Sponheimer specializes in stable isotope analysis, comparing particular forms of the same chemical element, like carbon, present in fossil remains to help reconstruct past lives of hominids. Zapping hominid teeth with lasers, for example, frees telltale carbon gases from the enamel, allowing scientists to pinpoint the types of plants consumed by the hominids and the environments where they lived, said Sponheimer, who also relies on the microscopic wear of ancient hominid teeth for data on food consumption.
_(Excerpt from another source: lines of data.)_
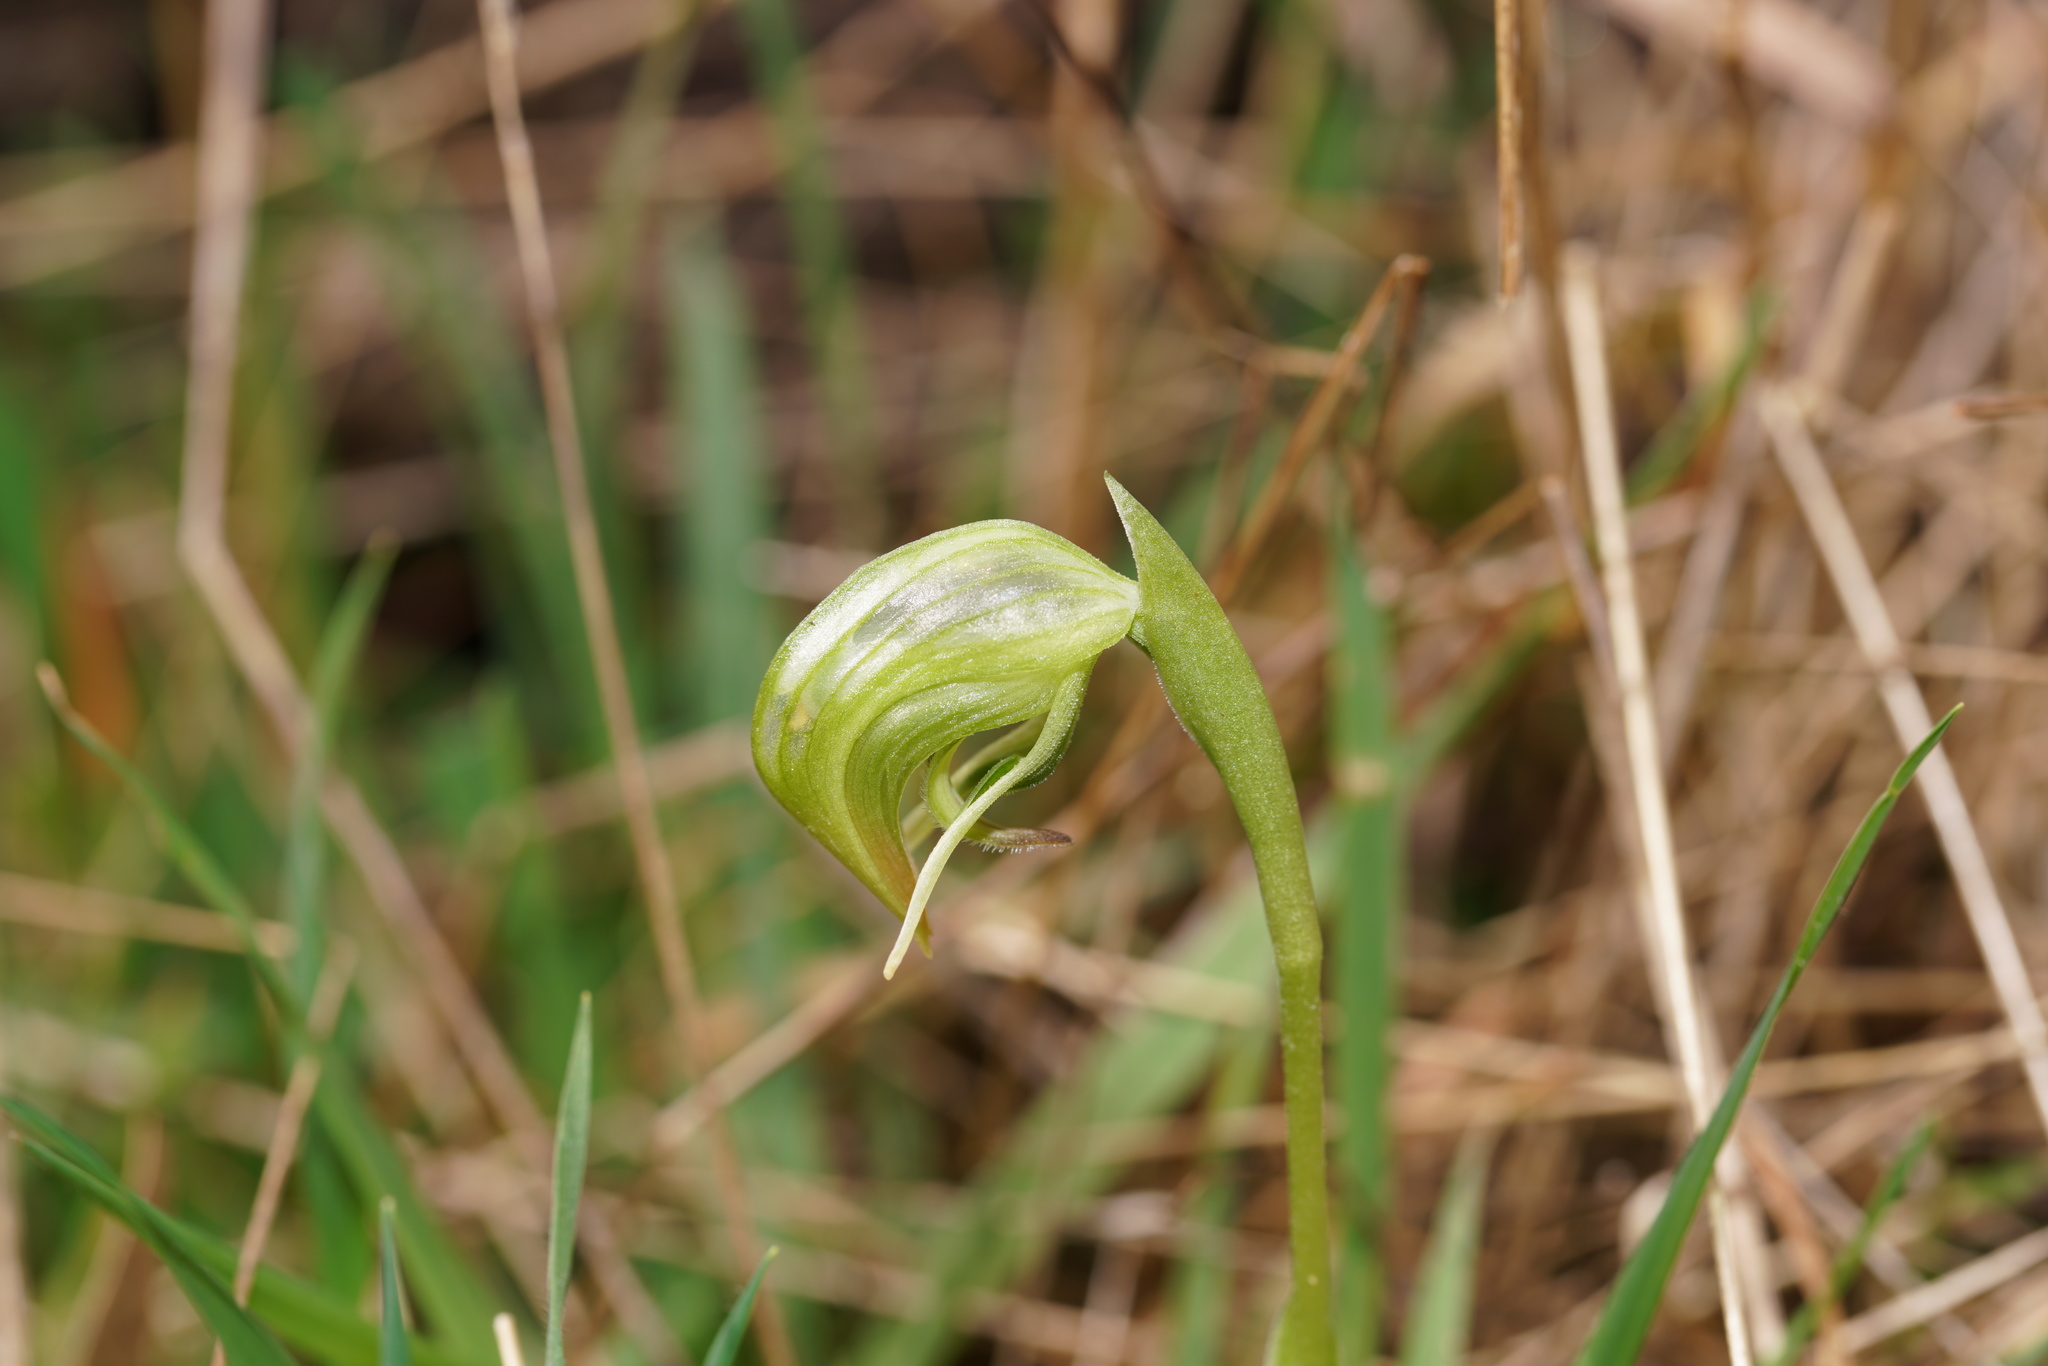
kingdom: Plantae
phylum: Tracheophyta
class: Liliopsida
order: Asparagales
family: Orchidaceae
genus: Pterostylis
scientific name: Pterostylis nutans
"Darwin surmised more than 150 years ago in 'The Descent of Man' that changes in the subsistence or environment of human ancestors likely led to the advent of modern humans," Sponheimer said. "Dietary resources can be a force for evolution."
One hominid genus under study by Sponheimer is the 2 million-year-old Paranthropus, a short, upright member of the australopithecine family that includes the Ethiopian fossil, Lucy. Discovered in 1974, Lucy, believed to be roughly 3 million years old, is regarded by many anthropologists as the matriarch of modern humans.
A 2006 study by Sponheimer of Paranthropus robustus documented its diverse diet, clouding the notion that it was driven to extinction by its picky eating habits. And a 1999 study led by Sponheimer indicated 3-million-year-old australopithecines may have even have been catching and eating small animals.
"Paranthropus is sometimes referred to as a nutcracker because its flat teeth and powerful jaw muscles appear designed to eat hard foods," he said. "But some research suggests that the most mechanically challenging foods like nuts were eaten only at limited times of the year. "In addition, foods not previously considered to have been consumed in significant quantities, like sedges, grasses, seeds and perhaps even animal foods, were a significant part of the Paranthropus diet."
Roughly 2.5 million years ago, the australopithicenes are thought to have split into the genus Homo and the now-extinct genus Paranthropus, including South Africa's Paranthropus robustus and East Africa's Paranthropus boisei, said Sponheimer. Research presently under way at CU-Boulder indicates that while Paranthropus robustus and Paranthropus boisei are almost indistinguishable anatomically, they may have had very different diets.
Other intriguing research under way by Sponheimer and his colleagues hints that some female australopithecines, including members of the Paranthropus genus, died in different geographic areas than where they were born. The researchers are comparing such data to social patterns of chimpanzees, in which females generally migrate away from their original ranges and move into new areas -- the opposite of behavior charted in most other primates, said Sponheimer.
"Textbooks treat these ancient hominids as static piles of fossil bones," said Sponheimer. "We treat them as biological organisms moving across the landscape. It's entirely possible that many things we thought we knew about them were wrong, and pages of textbooks will have to have to be re-written."